Domenica 21 gennaio 2024 alle 15, presso la sala del Museo Mulino Sapignoli a Poggio Torriana (in via Santarcangiolese, 4641) avrà luogo il secondo incontro della nuova stagione della rassegna culturale e letteraria Melting Pot - Storie per un altro mondo, dal titolo “Ai confini”.
Protagonista sarà Mariella Mehr, la principale interprete della letteratura zingara di etnia Jenisch. La Mehr ha vissuto e subìto la violenza dei programmi di integrazione messi in atto in Svizzera, che prevedevano l’affidamento a famiglie rurali dei figli e la sterilizzazione delle madri. Ha vissuto drammaticamente prima la separazione dalla propria famiglia quindi, in età adulta, le è stata sottratta la figlia. Il dramma vissuto da questo popolo è raccontato nei suoi libri, in particolare "La bambina” (Fandango Libri) e Steinzeit (Aiep Editore).

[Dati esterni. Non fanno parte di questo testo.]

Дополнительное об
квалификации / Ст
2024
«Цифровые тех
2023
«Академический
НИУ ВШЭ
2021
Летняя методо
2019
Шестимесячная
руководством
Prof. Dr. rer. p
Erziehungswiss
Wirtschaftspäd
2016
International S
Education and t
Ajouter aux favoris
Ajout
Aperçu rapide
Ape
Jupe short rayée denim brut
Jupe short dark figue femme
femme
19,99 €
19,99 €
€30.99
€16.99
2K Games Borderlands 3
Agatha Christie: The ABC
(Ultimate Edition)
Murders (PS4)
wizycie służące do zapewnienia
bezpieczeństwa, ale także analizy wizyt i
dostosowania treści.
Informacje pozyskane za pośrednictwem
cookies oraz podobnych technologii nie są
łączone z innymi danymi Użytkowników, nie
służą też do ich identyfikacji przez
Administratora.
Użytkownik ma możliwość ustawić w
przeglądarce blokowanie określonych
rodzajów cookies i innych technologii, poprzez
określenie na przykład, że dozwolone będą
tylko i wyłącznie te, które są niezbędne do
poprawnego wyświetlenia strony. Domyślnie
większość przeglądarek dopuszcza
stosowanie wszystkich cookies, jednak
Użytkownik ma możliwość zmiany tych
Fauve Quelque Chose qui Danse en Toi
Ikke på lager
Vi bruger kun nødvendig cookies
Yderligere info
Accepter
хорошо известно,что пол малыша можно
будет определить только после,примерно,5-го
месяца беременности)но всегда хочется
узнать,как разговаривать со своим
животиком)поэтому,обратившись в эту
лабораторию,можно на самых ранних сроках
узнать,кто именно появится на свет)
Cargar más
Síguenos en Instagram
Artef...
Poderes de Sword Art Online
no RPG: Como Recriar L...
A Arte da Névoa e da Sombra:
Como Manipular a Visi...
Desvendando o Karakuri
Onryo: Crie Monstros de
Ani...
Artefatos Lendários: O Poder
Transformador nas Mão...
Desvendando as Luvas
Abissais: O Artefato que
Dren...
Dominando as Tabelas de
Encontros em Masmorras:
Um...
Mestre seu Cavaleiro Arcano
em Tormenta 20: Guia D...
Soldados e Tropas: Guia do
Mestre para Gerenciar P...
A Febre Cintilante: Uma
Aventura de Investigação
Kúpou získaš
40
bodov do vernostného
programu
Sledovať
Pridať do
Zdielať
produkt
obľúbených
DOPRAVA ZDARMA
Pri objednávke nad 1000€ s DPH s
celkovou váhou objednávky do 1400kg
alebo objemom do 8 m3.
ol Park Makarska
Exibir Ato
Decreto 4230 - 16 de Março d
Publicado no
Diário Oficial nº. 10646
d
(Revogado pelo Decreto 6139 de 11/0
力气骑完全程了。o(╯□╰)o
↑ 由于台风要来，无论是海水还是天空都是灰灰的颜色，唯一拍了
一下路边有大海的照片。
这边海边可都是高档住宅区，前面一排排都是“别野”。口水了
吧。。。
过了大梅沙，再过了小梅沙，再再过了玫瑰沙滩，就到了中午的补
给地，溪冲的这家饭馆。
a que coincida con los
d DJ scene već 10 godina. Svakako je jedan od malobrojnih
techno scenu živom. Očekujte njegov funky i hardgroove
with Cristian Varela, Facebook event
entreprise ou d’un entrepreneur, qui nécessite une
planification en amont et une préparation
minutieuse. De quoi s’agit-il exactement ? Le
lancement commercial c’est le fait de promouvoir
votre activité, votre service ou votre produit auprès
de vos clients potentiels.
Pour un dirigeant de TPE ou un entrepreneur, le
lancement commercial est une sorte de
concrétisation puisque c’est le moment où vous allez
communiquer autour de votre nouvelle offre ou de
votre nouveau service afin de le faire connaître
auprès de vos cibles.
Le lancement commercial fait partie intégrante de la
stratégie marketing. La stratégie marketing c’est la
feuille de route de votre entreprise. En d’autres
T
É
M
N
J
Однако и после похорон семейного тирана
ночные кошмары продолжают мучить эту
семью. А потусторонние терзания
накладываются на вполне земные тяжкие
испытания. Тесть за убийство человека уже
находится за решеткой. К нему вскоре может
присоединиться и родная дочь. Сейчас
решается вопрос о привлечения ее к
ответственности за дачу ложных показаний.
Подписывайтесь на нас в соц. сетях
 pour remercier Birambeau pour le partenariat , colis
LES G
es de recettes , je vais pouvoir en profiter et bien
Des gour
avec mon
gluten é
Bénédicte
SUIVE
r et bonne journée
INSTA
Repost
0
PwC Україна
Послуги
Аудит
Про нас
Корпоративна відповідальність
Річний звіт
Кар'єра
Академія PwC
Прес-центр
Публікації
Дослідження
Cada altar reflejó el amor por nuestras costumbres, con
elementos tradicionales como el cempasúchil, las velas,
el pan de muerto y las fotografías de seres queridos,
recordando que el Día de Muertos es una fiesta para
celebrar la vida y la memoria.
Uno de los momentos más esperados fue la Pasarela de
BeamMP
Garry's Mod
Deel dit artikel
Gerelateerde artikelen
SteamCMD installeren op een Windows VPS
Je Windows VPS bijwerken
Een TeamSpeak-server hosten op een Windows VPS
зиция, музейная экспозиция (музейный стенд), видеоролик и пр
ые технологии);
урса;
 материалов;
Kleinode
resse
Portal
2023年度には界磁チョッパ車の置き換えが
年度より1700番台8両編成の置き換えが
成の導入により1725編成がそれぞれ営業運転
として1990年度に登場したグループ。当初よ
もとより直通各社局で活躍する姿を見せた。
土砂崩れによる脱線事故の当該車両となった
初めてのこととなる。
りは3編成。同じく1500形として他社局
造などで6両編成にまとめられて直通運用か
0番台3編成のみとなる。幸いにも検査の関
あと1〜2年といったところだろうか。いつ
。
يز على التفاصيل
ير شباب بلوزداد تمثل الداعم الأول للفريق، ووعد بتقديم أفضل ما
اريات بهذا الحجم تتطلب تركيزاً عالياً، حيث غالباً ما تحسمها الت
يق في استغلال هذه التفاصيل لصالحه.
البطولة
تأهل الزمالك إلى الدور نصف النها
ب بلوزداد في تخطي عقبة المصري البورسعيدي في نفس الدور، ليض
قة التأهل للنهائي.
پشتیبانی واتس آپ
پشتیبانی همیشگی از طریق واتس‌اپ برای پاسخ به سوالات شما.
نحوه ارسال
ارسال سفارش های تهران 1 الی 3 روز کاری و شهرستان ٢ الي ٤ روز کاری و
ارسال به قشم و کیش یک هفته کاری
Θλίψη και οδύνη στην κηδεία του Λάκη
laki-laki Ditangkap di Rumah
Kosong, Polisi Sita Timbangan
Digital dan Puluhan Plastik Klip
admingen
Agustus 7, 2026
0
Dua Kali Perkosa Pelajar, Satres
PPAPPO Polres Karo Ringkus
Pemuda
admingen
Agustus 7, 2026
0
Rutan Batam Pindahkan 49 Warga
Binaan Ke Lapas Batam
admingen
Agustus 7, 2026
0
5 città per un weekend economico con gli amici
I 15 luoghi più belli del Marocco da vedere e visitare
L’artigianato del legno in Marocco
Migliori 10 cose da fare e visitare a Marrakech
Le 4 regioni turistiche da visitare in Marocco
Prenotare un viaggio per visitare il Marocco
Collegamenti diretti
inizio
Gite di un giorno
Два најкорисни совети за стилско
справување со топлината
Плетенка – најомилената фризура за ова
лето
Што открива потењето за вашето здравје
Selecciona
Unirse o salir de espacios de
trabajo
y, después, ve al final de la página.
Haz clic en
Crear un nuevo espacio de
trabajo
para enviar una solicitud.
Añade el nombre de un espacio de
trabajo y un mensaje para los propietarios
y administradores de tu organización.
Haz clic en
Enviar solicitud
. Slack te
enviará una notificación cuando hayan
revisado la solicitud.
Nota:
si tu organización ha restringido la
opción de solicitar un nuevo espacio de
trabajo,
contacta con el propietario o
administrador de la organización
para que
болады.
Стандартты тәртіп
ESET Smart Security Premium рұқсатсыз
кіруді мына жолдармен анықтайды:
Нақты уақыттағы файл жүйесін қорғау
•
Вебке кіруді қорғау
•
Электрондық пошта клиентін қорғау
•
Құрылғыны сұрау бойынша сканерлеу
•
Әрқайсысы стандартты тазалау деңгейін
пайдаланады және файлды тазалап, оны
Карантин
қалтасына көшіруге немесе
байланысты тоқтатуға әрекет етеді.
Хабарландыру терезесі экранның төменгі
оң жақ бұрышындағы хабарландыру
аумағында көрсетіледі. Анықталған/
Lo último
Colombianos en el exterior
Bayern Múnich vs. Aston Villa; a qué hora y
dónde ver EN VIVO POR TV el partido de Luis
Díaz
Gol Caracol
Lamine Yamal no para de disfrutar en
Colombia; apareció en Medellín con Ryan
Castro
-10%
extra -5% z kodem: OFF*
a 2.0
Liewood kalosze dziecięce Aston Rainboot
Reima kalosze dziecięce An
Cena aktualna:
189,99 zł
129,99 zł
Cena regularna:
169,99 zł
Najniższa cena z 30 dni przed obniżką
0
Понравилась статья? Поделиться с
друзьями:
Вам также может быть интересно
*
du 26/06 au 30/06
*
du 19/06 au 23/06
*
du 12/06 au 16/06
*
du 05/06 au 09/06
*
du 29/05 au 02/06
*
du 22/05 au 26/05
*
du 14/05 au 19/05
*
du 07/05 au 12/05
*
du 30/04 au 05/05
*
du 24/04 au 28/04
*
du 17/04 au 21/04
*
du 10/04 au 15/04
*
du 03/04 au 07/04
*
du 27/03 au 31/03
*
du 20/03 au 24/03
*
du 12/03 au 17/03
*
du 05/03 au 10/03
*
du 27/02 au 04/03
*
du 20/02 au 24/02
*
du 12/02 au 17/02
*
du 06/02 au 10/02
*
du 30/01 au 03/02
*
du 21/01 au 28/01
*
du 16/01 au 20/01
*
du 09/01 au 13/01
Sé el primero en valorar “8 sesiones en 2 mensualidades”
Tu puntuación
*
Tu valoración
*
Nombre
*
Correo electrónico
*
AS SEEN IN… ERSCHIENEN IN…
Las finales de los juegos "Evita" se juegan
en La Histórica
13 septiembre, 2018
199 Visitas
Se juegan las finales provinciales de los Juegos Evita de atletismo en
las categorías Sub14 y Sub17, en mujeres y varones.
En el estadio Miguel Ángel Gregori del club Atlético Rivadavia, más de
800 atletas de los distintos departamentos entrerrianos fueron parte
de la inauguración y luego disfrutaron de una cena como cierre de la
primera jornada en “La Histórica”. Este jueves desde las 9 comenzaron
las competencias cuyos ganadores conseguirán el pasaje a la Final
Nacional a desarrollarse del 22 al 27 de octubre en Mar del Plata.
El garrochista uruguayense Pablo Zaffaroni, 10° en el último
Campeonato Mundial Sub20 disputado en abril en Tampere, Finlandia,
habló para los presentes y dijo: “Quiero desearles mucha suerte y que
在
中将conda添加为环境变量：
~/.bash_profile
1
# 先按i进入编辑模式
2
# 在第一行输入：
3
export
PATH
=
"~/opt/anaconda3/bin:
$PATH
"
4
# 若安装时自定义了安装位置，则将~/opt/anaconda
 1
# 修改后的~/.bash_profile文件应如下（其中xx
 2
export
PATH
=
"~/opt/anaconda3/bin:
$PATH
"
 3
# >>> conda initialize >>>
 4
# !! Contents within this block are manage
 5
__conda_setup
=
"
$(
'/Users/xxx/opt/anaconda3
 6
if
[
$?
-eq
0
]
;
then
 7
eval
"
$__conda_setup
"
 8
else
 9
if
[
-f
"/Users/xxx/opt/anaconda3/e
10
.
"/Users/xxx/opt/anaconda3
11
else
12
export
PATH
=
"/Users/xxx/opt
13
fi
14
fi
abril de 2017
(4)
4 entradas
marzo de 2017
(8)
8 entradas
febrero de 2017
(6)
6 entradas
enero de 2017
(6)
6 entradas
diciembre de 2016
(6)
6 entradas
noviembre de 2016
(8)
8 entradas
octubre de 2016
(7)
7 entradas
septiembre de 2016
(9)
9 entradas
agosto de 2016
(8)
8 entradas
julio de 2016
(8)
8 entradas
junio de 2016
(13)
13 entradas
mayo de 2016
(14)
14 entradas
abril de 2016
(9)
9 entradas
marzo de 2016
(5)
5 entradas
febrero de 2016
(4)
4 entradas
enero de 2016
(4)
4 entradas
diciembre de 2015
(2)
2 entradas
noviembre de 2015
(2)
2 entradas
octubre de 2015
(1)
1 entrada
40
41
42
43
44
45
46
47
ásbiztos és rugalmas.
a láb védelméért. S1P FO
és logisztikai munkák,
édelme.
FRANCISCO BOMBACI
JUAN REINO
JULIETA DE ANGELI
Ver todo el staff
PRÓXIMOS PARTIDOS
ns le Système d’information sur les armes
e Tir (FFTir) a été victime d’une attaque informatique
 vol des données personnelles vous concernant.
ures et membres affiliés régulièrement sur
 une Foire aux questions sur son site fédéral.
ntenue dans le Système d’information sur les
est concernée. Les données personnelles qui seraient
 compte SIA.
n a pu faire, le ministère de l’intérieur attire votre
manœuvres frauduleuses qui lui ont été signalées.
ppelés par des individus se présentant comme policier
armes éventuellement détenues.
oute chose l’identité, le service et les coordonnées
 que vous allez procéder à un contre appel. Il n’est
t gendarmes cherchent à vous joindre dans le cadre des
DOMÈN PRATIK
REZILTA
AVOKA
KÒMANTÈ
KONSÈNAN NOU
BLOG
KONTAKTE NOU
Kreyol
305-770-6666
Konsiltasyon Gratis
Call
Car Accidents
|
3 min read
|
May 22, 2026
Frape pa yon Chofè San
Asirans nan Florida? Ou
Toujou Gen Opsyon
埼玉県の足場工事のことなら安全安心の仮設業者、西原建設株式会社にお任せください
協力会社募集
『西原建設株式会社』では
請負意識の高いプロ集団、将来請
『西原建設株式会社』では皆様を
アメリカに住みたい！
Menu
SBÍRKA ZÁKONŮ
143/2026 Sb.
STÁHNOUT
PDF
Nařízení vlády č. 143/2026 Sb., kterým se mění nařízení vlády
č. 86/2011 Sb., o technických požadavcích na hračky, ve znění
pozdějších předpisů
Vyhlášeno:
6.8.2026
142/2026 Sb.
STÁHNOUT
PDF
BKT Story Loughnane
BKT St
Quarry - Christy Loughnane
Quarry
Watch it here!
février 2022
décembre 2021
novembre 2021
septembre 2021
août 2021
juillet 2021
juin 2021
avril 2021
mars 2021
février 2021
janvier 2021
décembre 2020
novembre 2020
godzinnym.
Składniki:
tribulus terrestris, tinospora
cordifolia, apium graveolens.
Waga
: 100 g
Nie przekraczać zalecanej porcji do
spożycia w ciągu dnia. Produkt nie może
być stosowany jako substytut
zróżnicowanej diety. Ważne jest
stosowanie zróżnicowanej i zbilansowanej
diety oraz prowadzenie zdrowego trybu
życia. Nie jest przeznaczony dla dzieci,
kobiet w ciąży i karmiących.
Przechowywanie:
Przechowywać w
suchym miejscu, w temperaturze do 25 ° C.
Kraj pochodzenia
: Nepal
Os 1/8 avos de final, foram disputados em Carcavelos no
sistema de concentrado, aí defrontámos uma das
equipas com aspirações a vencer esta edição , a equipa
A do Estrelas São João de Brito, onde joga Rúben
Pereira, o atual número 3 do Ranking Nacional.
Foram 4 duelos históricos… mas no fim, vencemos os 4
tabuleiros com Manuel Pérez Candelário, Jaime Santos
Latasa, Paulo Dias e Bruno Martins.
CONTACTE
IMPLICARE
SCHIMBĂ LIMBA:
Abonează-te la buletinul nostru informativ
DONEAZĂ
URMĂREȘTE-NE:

Mariella Mehr è riuscita attraverso le sue parole a denunciare e smuovere le coscienze rispetto al grande e irrisolto tema dell’incontro fra popoli di culture diverse. Una scrittrice e poetessa che, denunciando le violenze, ha contribuito a rendere la letteratura europea più ricca e capace di superare le convenzioni per raggiungere il cuore dei problemi sociali che stiamo vivendo.
Saranno Eleonora Forlani (ideatrice della collana Melting Pot), Laura Gambi (scrittrice) e Alessandra Carlini (esperta in comunicazione), le relatrici che ci condurranno verso la comprensione dell’importanza della presenza della voce letteraria di Mariella Mehr.
“Steinzeit”, il libro che verrà presentato è stato tradotto dal tedesco da un’altra grande donna, Fausta Morganti che ha lasciato un’eredità di elementi essenziali per lo studio e lo sviluppo della cultura nella Repubblica di San Marino e nell’intero Montefeltro.